▶ _Material for the task_:
= Beginning of Section =

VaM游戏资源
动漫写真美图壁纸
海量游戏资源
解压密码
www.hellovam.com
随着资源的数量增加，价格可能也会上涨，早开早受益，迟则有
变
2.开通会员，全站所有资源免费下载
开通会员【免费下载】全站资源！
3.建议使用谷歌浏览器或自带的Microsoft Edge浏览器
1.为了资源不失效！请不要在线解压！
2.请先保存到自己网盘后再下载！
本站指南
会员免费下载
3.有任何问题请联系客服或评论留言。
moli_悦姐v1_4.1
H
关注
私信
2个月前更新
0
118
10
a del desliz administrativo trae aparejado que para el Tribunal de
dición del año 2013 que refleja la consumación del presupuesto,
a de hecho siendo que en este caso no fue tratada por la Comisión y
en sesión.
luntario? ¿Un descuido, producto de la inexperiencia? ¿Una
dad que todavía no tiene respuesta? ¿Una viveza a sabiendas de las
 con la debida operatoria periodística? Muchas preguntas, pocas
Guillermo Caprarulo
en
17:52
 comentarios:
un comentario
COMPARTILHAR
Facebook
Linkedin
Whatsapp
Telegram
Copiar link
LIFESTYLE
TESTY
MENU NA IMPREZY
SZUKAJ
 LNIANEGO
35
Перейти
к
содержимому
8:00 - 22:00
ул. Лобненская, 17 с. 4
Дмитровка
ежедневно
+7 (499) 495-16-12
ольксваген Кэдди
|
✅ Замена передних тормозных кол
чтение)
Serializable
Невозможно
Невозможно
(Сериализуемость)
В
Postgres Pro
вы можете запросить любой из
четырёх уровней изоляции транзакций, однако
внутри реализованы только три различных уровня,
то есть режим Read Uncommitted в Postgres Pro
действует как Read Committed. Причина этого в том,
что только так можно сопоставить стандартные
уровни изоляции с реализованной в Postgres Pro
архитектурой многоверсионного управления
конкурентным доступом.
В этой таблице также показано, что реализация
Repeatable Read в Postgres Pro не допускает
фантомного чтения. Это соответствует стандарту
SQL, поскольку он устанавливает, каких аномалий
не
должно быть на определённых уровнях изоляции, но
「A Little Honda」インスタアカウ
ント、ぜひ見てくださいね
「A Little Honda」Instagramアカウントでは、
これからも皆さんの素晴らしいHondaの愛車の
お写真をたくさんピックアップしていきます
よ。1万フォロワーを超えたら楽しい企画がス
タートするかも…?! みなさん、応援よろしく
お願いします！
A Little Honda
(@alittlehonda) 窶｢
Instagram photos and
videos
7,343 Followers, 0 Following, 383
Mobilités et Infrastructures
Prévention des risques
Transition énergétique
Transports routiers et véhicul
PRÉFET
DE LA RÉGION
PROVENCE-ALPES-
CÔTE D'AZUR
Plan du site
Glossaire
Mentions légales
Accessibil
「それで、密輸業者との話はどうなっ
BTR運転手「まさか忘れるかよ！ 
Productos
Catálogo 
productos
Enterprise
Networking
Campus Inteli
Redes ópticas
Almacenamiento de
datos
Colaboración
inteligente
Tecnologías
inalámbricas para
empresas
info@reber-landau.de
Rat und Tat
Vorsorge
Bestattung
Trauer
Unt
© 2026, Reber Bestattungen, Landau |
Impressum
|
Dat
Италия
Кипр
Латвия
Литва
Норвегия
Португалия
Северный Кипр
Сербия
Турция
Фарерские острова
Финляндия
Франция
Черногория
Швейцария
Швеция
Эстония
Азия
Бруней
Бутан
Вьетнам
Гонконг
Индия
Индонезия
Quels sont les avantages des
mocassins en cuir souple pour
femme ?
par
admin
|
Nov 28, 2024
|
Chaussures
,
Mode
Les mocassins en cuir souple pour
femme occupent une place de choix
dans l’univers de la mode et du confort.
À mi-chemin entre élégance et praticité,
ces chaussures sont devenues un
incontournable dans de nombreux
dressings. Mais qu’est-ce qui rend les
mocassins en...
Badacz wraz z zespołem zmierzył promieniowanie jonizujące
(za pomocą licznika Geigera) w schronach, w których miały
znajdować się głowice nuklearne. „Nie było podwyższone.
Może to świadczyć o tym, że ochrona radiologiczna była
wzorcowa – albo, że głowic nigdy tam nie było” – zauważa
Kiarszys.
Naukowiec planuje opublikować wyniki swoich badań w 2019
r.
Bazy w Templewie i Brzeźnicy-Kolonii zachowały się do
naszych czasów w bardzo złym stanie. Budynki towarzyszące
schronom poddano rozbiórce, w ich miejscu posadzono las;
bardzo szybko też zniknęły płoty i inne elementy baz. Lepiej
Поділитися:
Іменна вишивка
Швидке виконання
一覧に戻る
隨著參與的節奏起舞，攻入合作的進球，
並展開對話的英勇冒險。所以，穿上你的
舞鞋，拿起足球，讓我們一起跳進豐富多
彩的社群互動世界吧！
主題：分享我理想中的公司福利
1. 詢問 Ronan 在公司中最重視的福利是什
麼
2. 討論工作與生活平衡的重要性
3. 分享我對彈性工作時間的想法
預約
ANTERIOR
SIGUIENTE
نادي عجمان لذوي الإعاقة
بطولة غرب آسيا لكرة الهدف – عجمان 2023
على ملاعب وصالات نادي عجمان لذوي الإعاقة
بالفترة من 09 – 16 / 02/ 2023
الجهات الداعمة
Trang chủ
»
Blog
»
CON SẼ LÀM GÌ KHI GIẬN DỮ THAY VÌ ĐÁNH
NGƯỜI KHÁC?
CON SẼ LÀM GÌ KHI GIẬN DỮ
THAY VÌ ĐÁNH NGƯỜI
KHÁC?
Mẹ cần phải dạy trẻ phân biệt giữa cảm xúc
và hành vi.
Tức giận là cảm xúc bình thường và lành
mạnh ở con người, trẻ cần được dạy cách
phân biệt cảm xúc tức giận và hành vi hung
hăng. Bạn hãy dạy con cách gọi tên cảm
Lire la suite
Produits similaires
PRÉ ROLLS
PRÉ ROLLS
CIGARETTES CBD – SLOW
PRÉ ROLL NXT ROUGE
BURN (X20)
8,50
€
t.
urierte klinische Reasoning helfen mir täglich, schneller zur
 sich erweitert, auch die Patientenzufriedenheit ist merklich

= End of Section =

▶ _Task brief_: Exactly as they appear above, output the lines of the data from the first through the one that contains "un comentario", and only those lines.

▶ _Worked solution_:
VaM游戏资源
动漫写真美图壁纸
海量游戏资源
解压密码
www.hellovam.com
随着资源的数量增加，价格可能也会上涨，早开早受益，迟则有
变
2.开通会员，全站所有资源免费下载
开通会员【免费下载】全站资源！
3.建议使用谷歌浏览器或自带的Microsoft Edge浏览器
1.为了资源不失效！请不要在线解压！
2.请先保存到自己网盘后再下载！
本站指南
会员免费下载
3.有任何问题请联系客服或评论留言。
moli_悦姐v1_4.1
H
关注
私信
2个月前更新
0
118
10
a del desliz administrativo trae aparejado que para el Tribunal de
dición del año 2013 que refleja la consumación del presupuesto,
a de hecho siendo que en este caso no fue tratada por la Comisión y
en sesión.
luntario? ¿Un descuido, producto de la inexperiencia? ¿Una
dad que todavía no tiene respuesta? ¿Una viveza a sabiendas de las
 con la debida operatoria periodística? Muchas preguntas, pocas
Guillermo Caprarulo
en
17:52
 comentarios:
un comentario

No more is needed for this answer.